====== Records provided ======
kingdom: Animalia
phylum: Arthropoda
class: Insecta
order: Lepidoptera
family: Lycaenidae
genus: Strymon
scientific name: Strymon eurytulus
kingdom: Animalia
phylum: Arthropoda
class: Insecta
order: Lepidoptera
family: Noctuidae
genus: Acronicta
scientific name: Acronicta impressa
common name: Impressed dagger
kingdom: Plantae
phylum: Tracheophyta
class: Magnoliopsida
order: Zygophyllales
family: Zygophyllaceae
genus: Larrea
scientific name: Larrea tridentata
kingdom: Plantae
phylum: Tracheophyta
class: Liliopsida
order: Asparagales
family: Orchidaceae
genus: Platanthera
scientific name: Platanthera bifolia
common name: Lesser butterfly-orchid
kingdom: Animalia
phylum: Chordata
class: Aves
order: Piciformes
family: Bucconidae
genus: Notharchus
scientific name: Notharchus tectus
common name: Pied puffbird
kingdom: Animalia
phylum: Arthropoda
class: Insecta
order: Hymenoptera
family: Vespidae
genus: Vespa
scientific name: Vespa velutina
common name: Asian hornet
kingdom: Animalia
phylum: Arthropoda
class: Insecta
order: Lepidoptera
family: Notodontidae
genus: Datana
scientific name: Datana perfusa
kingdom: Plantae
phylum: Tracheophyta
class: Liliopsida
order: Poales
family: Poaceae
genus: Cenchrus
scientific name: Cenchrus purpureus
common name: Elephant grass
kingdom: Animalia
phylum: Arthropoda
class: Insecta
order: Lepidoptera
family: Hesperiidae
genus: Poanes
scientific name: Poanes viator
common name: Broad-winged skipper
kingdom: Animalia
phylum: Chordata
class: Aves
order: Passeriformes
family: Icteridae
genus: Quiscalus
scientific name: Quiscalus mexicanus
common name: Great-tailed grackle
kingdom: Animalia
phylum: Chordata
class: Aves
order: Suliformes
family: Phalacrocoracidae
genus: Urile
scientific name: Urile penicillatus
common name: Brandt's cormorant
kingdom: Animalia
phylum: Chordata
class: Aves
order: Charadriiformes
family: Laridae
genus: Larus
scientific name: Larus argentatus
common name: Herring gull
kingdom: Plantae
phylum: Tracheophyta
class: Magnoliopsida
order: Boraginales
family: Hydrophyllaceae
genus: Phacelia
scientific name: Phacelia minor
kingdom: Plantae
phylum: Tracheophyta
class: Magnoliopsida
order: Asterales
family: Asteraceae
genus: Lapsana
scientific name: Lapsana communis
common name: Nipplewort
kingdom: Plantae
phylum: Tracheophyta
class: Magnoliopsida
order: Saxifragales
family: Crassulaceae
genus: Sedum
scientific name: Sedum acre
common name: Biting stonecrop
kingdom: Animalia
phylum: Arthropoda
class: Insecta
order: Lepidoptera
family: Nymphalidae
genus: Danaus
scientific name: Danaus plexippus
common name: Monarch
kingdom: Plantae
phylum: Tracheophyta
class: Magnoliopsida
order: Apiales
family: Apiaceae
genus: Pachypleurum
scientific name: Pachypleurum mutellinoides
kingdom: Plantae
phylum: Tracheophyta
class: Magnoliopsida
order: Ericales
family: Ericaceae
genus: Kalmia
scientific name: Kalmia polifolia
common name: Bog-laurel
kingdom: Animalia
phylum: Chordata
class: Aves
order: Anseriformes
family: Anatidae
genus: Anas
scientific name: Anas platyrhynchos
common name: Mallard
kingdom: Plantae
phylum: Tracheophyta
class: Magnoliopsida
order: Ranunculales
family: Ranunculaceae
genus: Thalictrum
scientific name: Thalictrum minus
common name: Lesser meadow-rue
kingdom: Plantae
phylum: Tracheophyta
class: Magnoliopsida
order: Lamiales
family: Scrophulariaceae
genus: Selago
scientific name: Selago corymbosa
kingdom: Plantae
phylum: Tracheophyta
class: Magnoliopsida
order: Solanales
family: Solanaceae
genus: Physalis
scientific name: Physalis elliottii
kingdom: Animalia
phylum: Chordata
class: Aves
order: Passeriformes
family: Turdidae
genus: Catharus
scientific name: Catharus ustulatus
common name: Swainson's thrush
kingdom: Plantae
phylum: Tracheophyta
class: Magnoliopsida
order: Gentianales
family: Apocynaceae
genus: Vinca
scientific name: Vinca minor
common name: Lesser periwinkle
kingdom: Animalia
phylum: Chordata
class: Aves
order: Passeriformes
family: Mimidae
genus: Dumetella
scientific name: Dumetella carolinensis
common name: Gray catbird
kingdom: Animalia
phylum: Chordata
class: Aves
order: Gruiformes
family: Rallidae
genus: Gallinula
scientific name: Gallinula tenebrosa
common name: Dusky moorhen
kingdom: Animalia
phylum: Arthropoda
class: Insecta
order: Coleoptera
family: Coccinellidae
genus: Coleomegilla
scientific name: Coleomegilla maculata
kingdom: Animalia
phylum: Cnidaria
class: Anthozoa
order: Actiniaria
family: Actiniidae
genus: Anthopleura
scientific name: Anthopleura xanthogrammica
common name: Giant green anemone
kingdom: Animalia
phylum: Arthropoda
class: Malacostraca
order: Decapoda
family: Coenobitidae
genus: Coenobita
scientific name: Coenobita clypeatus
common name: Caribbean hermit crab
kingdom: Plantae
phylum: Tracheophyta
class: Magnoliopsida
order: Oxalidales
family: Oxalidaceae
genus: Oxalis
======
- Problem requirements: Turn these lines into a Markdown table with the columns No. and Line, numbering each row and leaving out any blank lines.

- Solution to this problem:
| No. | Line |
|---|---|
| 1 | kingdom: Animalia |
| 2 | phylum: Arthropoda |
| 3 | class: Insecta |
| 4 | order: Lepidoptera |
| 5 | family: Lycaenidae |
| 6 | genus: Strymon |
| 7 | scientific name: Strymon eurytulus |
| 8 | kingdom: Animalia |
| 9 | phylum: Arthropoda |
| 10 | class: Insecta |
| 11 | order: Lepidoptera |
| 12 | family: Noctuidae |
| 13 | genus: Acronicta |
| 14 | scientific name: Acronicta impressa |
| 15 | common name: Impressed dagger |
| 16 | kingdom: Plantae |
| 17 | phylum: Tracheophyta |
| 18 | class: Magnoliopsida |
| 19 | order: Zygophyllales |
| 20 | family: Zygophyllaceae |
| 21 | genus: Larrea |
| 22 | scientific name: Larrea tridentata |
| 23 | kingdom: Plantae |
| 24 | phylum: Tracheophyta |
| 25 | class: Liliopsida |
| 26 | order: Asparagales |
| 27 | family: Orchidaceae |
| 28 | genus: Platanthera |
| 29 | scientific name: Platanthera bifolia |
| 30 | common name: Lesser butterfly-orchid |
| 31 | kingdom: Animalia |
| 32 | phylum: Chordata |
| 33 | class: Aves |
| 34 | order: Piciformes |
| 35 | family: Bucconidae |
| 36 | genus: Notharchus |
| 37 | scientific name: Notharchus tectus |
| 38 | common name: Pied puffbird |
| 39 | kingdom: Animalia |
| 40 | phylum: Arthropoda |
| 41 | class: Insecta |
| 42 | order: Hymenoptera |
| 43 | family: Vespidae |
| 44 | genus: Vespa |
| 45 | scientific name: Vespa velutina |
| 46 | common name: Asian hornet |
| 47 | kingdom: Animalia |
| 48 | phylum: Arthropoda |
| 49 | class: Insecta |
| 50 | order: Lepidoptera |
| 51 | family: Notodontidae |
| 52 | genus: Datana |
| 53 | scientific name: Datana perfusa |
| 54 | kingdom: Plantae |
| 55 | phylum: Tracheophyta |
| 56 | class: Liliopsida |
| 57 | order: Poales |
| 58 | family: Poaceae |
| 59 | genus: Cenchrus |
| 60 | scientific name: Cenchrus purpureus |
| 61 | common name: Elephant grass |
| 62 | kingdom: Animalia |
| 63 | phylum: Arthropoda |
| 64 | class: Insecta |
| 65 | order: Lepidoptera |
| 66 | family: Hesperiidae |
| 67 | genus: Poanes |
| 68 | scientific name: Poanes viator |
| 69 | common name: Broad-winged skipper |
| 70 | kingdom: Animalia |
| 71 | phylum: Chordata |
| 72 | class: Aves |
| 73 | order: Passeriformes |
| 74 | family: Icteridae |
| 75 | genus: Quiscalus |
| 76 | scientific name: Quiscalus mexicanus |
| 77 | common name: Great-tailed grackle |
| 78 | kingdom: Animalia |
| 79 | phylum: Chordata |
| 80 | class: Aves |
| 81 | order: Suliformes |
| 82 | family: Phalacrocoracidae |
| 83 | genus: Urile |
| 84 | scientific name: Urile penicillatus |
| 85 | common name: Brandt's cormorant |
| 86 | kingdom: Animalia |
| 87 | phylum: Chordata |
| 88 | class: Aves |
| 89 | order: Charadriiformes |
| 90 | family: Laridae |
| 91 | genus: Larus |
| 92 | scientific name: Larus argentatus |
| 93 | common name: Herring gull |
| 94 | kingdom: Plantae |
| 95 | phylum: Tracheophyta |
| 96 | class: Magnoliopsida |
| 97 | order: Boraginales |
| 98 | family: Hydrophyllaceae |
| 99 | genus: Phacelia |
| 100 | scientific name: Phacelia minor |
| 101 | kingdom: Plantae |
| 102 | phylum: Tracheophyta |
| 103 | class: Magnoliopsida |
| 104 | order: Asterales |
| 105 | family: Asteraceae |
| 106 | genus: Lapsana |
| 107 | scientific name: Lapsana communis |
| 108 | common name: Nipplewort |
| 109 | kingdom: Plantae |
| 110 | phylum: Tracheophyta |
| 111 | class: Magnoliopsida |
| 112 | order: Saxifragales |
| 113 | family: Crassulaceae |
| 114 | genus: Sedum |
| 115 | scientific name: Sedum acre |
| 116 | common name: Biting stonecrop |
| 117 | kingdom: Animalia |
| 118 | phylum: Arthropoda |
| 119 | class: Insecta |
| 120 | order: Lepidoptera |
| 121 | family: Nymphalidae |
| 122 | genus: Danaus |
| 123 | scientific name: Danaus plexippus |
| 124 | common name: Monarch |
| 125 | kingdom: Plantae |
| 126 | phylum: Tracheophyta |
| 127 | class: Magnoliopsida |
| 128 | order: Apiales |
| 129 | family: Apiaceae |
| 130 | genus: Pachypleurum |
| 131 | scientific name: Pachypleurum mutellinoides |
| 132 | kingdom: Plantae |
| 133 | phylum: Tracheophyta |
| 134 | class: Magnoliopsida |
| 135 | order: Ericales |
| 136 | family: Ericaceae |
| 137 | genus: Kalmia |
| 138 | scientific name: Kalmia polifolia |
| 139 | common name: Bog-laurel |
| 140 | kingdom: Animalia |
| 141 | phylum: Chordata |
| 142 | class: Aves |
| 143 | order: Anseriformes |
| 144 | family: Anatidae |
| 145 | genus: Anas |
| 146 | scientific name: Anas platyrhynchos |
| 147 | common name: Mallard |
| 148 | kingdom: Plantae |
| 149 | phylum: Tracheophyta |
| 150 | class: Magnoliopsida |
| 151 | order: Ranunculales |
| 152 | family: Ranunculaceae |
| 153 | genus: Thalictrum |
| 154 | scientific name: Thalictrum minus |
| 155 | common name: Lesser meadow-rue |
| 156 | kingdom: Plantae |
| 157 | phylum: Tracheophyta |
| 158 | class: Magnoliopsida |
| 159 | order: Lamiales |
| 160 | family: Scrophulariaceae |
| 161 | genus: Selago |
| 162 | scientific name: Selago corymbosa |
| 163 | kingdom: Plantae |
| 164 | phylum: Tracheophyta |
| 165 | class: Magnoliopsida |
| 166 | order: Solanales |
| 167 | family: Solanaceae |
| 168 | genus: Physalis |
| 169 | scientific name: Physalis elliottii |
| 170 | kingdom: Animalia |
| 171 | phylum: Chordata |
| 172 | class: Aves |
| 173 | order: Passeriformes |
| 174 | family: Turdidae |
| 175 | genus: Catharus |
| 176 | scientific name: Catharus ustulatus |
| 177 | common name: Swainson's thrush |
| 178 | kingdom: Plantae |
| 179 | phylum: Tracheophyta |
| 180 | class: Magnoliopsida |
| 181 | order: Gentianales |
| 182 | family: Apocynaceae |
| 183 | genus: Vinca |
| 184 | scientific name: Vinca minor |
| 185 | common name: Lesser periwinkle |
| 186 | kingdom: Animalia |
| 187 | phylum: Chordata |
| 188 | class: Aves |
| 189 | order: Passeriformes |
| 190 | family: Mimidae |
| 191 | genus: Dumetella |
| 192 | scientific name: Dumetella carolinensis |
| 193 | common name: Gray catbird |
| 194 | kingdom: Animalia |
| 195 | phylum: Chordata |
| 196 | class: Aves |
| 197 | order: Gruiformes |
| 198 | family: Rallidae |
| 199 | genus: Gallinula |
| 200 | scientific name: Gallinula tenebrosa |
| 201 | common name: Dusky moorhen |
| 202 | kingdom: Animalia |
| 203 | phylum: Arthropoda |
| 204 | class: Insecta |
| 205 | order: Coleoptera |
| 206 | family: Coccinellidae |
| 207 | genus: Coleomegilla |
| 208 | scientific name: Coleomegilla maculata |
| 209 | kingdom: Animalia |
| 210 | phylum: Cnidaria |
| 211 | class: Anthozoa |
| 212 | order: Actiniaria |
| 213 | family: Actiniidae |
| 214 | genus: Anthopleura |
| 215 | scientific name: Anthopleura xanthogrammica |
| 216 | common name: Giant green anemone |
| 217 | kingdom: Animalia |
| 218 | phylum: Arthropoda |
| 219 | class: Malacostraca |
| 220 | order: Decapoda |
| 221 | family: Coenobitidae |
| 222 | genus: Coenobita |
| 223 | scientific name: Coenobita clypeatus |
| 224 | common name: Caribbean hermit crab |
| 225 | kingdom: Plantae |
| 226 | phylum: Tracheophyta |
| 227 | class: Magnoliopsida |
| 228 | order: Oxalidales |
| 229 | family: Oxalidaceae |
| 230 | genus: Oxalis |